(Per-instance keypoint data)
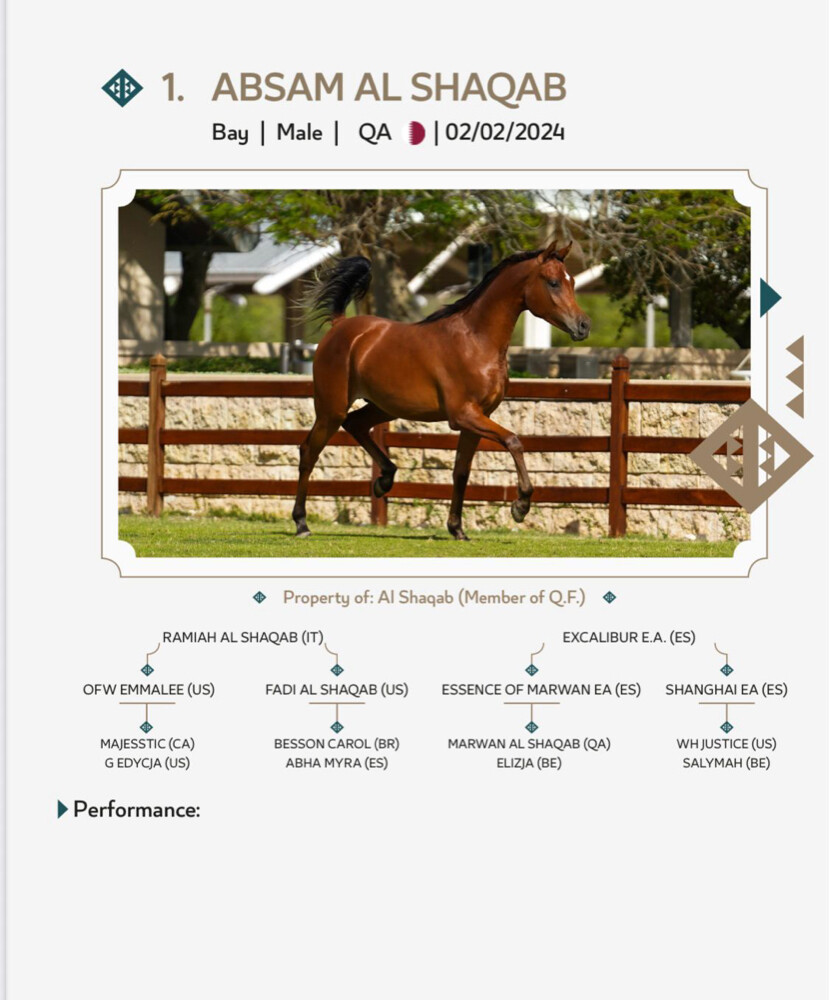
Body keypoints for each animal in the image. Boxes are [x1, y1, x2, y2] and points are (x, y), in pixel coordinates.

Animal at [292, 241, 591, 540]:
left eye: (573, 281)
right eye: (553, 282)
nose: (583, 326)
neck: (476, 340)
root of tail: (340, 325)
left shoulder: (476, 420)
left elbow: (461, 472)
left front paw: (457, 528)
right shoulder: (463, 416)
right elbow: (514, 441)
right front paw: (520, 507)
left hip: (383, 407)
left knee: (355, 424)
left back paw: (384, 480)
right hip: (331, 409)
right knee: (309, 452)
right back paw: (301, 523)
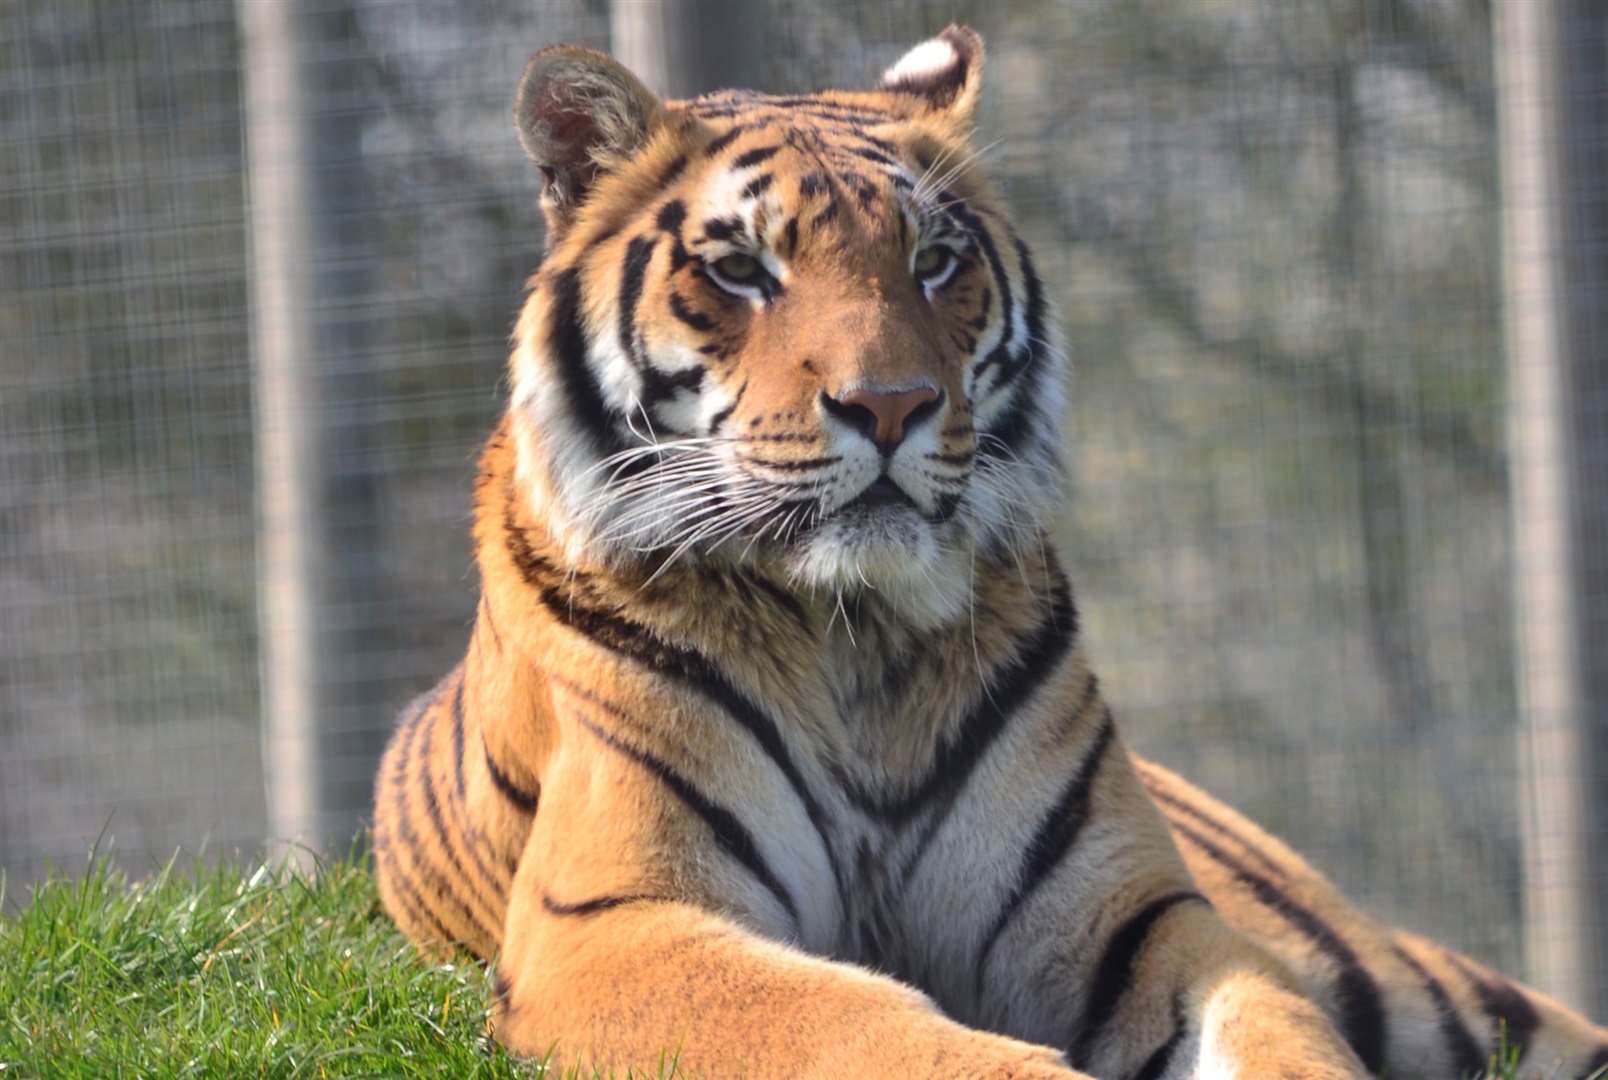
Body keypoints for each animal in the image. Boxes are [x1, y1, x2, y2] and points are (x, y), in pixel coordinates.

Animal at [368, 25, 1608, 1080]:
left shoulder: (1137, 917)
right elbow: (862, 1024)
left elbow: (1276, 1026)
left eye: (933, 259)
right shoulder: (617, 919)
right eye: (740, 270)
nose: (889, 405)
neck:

### [Requirement]
An exact copy of every entry, minus the pictures, is what you should return.

### [Answer to this problem]
Body keypoints for each animal in the image. Boxes are [x1, y1, x2, y2] and points are (x, y), in pixel coordinates.

Animal at [292, 241, 591, 540]:
left eye: (573, 281)
right eye: (553, 282)
nose: (583, 326)
neck: (476, 340)
root of tail: (340, 325)
left shoulder: (476, 420)
left elbow: (461, 472)
left front paw: (457, 528)
right shoulder: (463, 416)
right elbow: (514, 441)
right front paw: (520, 507)
left hip: (383, 407)
left knee: (355, 424)
left back paw: (384, 480)
right hip: (331, 409)
right knee: (309, 452)
right back paw: (301, 523)
Body keypoints for each animal in the image. Boxes are [x1, y1, x2, y2] and points are (x, y), in pixel coordinates.

Animal at [368, 25, 1608, 1080]:
left shoulder: (1137, 917)
right elbow: (862, 1024)
left elbow: (1276, 1026)
left eye: (933, 259)
right shoulder: (617, 919)
right eye: (740, 270)
nose: (889, 405)
neck:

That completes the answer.